Tão inteligente que obrigou a um downgrade nas gerações seguintes, de onde provém Walter, igualmente interpretado por Michael Fassbender, o andróide ao serviço da tripulação, David usa o agente patogénico simultaneamente como instrumento de criação e de morte. Não aspira à condição de homem, mas de um Deus vingador por lhe ter sido negada a capacidade de criação. Como em Island of Lost Souls (A Ilha das Almas Selvagens, 1932) de Erle C. Kenton, outra ilha da morte formada pela intersecção de dois penhascos, a que se poderiam juntar King Kong (1933) de Merian C. Cooper e Ernest B. Schoedsack e Isle of the Dead (A Ilha dos Mortos, 1945) de Mark Robson, o acesso ao laboratório é feito através de uma gruta que simultaneamente funciona como vulva e falo, dependo do ponto de vista que tomemos, interior ou exterior. Também Dr. Moreau faz visitas guiadas que mostram o resultado das pesquisas científicas que conduz, questionando: “do you know what it means to feel like God?” – mesmo que daí resultem aberrantes criaturas irremediavelmente incontroláveis.

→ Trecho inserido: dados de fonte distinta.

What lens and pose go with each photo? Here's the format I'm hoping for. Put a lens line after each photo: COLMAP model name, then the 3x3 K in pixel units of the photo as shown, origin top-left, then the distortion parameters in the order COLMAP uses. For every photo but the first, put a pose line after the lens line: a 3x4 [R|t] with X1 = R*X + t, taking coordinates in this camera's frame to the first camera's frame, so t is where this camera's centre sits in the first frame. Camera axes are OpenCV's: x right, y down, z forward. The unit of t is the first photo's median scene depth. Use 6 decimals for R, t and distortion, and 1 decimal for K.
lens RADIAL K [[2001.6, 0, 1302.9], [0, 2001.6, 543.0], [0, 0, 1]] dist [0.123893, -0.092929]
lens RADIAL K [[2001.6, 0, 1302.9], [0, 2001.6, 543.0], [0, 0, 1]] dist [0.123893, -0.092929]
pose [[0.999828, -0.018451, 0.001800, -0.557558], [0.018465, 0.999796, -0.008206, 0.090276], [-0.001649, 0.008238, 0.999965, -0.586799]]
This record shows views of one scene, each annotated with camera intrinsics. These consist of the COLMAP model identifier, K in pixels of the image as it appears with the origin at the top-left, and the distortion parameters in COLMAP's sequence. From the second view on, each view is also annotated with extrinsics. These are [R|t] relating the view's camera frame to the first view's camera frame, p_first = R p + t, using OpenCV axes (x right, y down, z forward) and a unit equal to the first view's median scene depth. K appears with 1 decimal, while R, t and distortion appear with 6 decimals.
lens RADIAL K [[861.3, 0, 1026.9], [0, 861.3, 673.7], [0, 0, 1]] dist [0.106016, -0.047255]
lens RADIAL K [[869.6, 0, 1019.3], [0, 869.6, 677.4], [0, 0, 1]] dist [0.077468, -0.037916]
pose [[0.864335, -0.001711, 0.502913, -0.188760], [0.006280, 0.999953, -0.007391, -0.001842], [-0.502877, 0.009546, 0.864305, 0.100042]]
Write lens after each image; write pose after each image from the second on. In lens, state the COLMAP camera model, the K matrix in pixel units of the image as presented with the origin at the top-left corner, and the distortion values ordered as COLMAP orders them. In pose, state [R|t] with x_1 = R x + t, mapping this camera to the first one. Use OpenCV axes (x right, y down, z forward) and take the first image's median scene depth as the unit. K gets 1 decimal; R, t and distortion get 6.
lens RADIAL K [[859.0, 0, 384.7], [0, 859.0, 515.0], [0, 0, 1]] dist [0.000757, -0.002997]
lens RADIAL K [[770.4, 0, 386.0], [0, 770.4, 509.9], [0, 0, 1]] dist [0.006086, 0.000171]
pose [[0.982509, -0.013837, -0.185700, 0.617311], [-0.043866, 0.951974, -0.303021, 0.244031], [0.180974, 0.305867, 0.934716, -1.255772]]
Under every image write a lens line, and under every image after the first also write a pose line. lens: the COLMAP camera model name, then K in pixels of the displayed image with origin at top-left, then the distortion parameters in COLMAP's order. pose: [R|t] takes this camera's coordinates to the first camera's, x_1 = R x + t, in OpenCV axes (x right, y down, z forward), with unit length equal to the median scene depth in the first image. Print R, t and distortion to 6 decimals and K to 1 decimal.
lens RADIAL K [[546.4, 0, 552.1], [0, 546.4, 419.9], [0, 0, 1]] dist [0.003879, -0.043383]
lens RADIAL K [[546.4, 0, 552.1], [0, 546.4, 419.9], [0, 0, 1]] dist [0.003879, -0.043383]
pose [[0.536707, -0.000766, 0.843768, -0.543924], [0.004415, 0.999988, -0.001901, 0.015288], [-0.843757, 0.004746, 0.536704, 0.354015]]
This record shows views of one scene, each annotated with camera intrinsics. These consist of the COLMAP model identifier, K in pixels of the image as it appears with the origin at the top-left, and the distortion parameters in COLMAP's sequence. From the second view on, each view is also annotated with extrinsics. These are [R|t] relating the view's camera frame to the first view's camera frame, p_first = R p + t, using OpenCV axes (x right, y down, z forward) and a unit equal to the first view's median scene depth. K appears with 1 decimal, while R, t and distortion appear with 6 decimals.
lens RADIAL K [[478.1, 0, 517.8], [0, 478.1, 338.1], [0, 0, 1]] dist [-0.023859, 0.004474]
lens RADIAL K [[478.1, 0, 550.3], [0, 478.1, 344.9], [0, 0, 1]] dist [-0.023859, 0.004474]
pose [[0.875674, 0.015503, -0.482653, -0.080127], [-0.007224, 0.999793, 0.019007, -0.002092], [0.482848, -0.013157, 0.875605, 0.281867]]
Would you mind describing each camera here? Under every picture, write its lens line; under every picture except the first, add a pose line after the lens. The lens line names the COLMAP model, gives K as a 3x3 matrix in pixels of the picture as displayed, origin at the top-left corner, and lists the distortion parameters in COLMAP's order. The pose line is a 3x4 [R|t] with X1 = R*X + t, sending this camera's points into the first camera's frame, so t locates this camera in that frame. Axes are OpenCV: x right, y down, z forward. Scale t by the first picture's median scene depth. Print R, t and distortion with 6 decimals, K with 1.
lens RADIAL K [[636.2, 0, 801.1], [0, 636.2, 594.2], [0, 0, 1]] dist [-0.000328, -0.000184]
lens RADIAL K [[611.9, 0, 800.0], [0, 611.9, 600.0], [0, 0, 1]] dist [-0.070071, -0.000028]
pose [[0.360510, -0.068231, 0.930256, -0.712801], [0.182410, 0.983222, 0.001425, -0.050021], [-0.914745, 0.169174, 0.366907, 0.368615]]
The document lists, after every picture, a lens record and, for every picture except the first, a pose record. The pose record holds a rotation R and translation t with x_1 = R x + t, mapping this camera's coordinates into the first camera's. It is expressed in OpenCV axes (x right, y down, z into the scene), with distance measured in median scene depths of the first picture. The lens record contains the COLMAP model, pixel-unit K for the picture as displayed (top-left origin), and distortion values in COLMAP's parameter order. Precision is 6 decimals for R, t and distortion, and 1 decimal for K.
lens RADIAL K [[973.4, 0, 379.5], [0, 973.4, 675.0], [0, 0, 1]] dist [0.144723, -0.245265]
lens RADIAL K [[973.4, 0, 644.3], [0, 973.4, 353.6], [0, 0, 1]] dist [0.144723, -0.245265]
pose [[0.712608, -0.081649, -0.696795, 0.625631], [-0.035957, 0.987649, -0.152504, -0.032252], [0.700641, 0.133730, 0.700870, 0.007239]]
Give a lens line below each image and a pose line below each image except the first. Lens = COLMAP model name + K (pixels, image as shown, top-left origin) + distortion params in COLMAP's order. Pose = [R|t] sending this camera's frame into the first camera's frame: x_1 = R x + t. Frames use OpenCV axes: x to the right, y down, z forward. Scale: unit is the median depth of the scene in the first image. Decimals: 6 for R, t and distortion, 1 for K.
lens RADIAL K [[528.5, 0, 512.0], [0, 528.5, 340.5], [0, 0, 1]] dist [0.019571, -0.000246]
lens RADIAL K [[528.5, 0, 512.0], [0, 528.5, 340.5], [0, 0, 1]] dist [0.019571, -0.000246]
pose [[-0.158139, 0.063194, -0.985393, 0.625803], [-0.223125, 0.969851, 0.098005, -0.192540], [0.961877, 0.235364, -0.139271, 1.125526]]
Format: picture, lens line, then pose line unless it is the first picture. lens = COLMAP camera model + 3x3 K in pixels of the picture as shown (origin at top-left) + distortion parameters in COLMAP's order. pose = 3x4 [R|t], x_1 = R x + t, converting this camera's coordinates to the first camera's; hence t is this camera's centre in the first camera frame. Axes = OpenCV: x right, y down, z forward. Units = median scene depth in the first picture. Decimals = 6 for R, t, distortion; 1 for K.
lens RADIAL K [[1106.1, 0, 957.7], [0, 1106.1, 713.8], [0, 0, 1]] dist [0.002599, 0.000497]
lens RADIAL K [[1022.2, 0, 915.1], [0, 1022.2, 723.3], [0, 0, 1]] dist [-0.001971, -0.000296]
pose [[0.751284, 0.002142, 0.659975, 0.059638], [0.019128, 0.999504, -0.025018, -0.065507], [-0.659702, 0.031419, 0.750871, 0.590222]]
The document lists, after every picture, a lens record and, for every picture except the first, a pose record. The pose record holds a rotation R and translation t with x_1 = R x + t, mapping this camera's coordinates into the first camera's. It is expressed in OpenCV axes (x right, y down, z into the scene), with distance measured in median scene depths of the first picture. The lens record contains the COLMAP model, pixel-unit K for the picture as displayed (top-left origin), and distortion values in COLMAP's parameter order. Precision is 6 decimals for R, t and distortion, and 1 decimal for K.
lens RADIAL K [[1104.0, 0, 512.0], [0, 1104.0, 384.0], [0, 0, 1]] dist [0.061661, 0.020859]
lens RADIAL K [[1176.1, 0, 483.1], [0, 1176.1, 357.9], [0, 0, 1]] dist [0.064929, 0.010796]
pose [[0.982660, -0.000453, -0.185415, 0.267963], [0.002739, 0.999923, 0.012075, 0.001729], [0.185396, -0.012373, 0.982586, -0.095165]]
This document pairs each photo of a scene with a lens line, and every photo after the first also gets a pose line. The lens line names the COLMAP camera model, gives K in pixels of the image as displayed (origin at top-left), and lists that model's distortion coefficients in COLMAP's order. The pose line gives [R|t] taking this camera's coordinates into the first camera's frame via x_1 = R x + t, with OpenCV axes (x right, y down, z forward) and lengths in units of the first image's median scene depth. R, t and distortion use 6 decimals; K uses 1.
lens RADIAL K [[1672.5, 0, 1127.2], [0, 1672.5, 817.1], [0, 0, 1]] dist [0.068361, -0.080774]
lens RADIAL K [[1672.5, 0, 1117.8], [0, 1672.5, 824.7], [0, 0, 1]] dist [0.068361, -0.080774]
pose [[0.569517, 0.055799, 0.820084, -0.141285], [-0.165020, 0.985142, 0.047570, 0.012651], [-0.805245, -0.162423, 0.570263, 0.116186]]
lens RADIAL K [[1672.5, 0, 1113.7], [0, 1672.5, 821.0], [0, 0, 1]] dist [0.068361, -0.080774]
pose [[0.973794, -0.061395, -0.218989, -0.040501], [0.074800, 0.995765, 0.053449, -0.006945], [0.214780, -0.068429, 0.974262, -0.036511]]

Composto por insinuações de indefinição dos papéis sexuais estabelecidos, Island of Lost Souls é um filme pré-Código Hays e, possivelmente, uma das razões porque os produtores de Hollywood se uniram para pôr termo à liberalidade que vivia o cinema durante a década de 1920. Protagonizado por Charles Laughton, no papel de cientista obcecado com experiências de cruzamento entre animais, são sugestivos os olhares e as palavras que lança a Richard Arlen, enquanto observa atentamente os passos para o acasalamento com a sua única criação feminina, a mulher pantera. Prolongando as discussões dos anteriores capítulos, em torno de androginia e ambiguidade sexual, tanto da criatura alienígena como das personagens humanas, em Alien: Covenant, a exposição ao agente patogénico assume a forma de cópula de que resultam partos a partir de estranhas partes do corpo (das costas até à boca), como outras formas de organização familiar entre os colonos são sugeridas por casais formados por elementos do mesmo sexo. Uma longa cena protagonizada por David e pelo irmão Walter sugere explícitos contornos de iniciação homoerótica. Depois de um beijo nos lábios, frente a frente, David ensina Walter a tocar flauta, colocando-lhe na boca o instrumento para soprar. Primeiro, os dedos de David movimentam-se delicadamente pelo orifícios. Depois, são os dedos de David que ajudam os de Walter no movimento. Finalmente, Walter sopra e movimenta sozinho os dedos. Outros tempos, outras vontades, outras formas de representação da sexualidade.